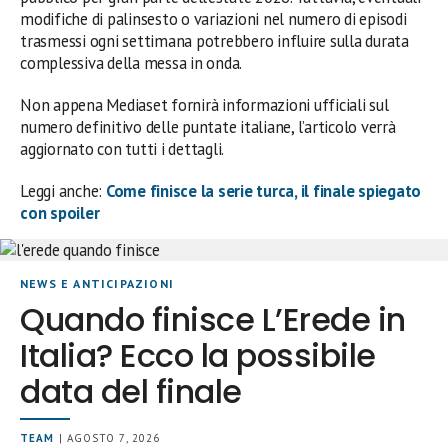
modifiche di palinsesto o variazioni nel numero di episodi
trasmessi ogni settimana potrebbero influire sulla durata
complessiva della messa in onda.
Non appena Mediaset fornirà informazioni ufficiali sul
numero definitivo delle puntate italiane, l’articolo verrà
aggiornato con tutti i dettagli.
Leggi anche:
Come finisce la serie turca, il finale spiegato
con spoiler
NEWS E ANTICIPAZIONI
Quando finisce L’Erede in
Italia? Ecco la possibile
data del finale
TEAM
| AGOSTO 7, 2026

··········

**INSTRUÇÕES DA TAREFA:** Copie todas as linhas de texto do material, na íntegra e sem nenhuma alteração. Deixe as imagens de fora da resposta.

**RESPOSTA DA TAREFA:**
modifiche di palinsesto o variazioni nel numero di episodi
trasmessi ogni settimana potrebbero influire sulla durata
complessiva della messa in onda.
Non appena Mediaset fornirà informazioni ufficiali sul
numero definitivo delle puntate italiane, l’articolo verrà
aggiornato con tutti i dettagli.
Leggi anche:
Come finisce la serie turca, il finale spiegato
con spoiler
NEWS E ANTICIPAZIONI
Quando finisce L’Erede in
Italia? Ecco la possibile
data del finale
TEAM
| AGOSTO 7, 2026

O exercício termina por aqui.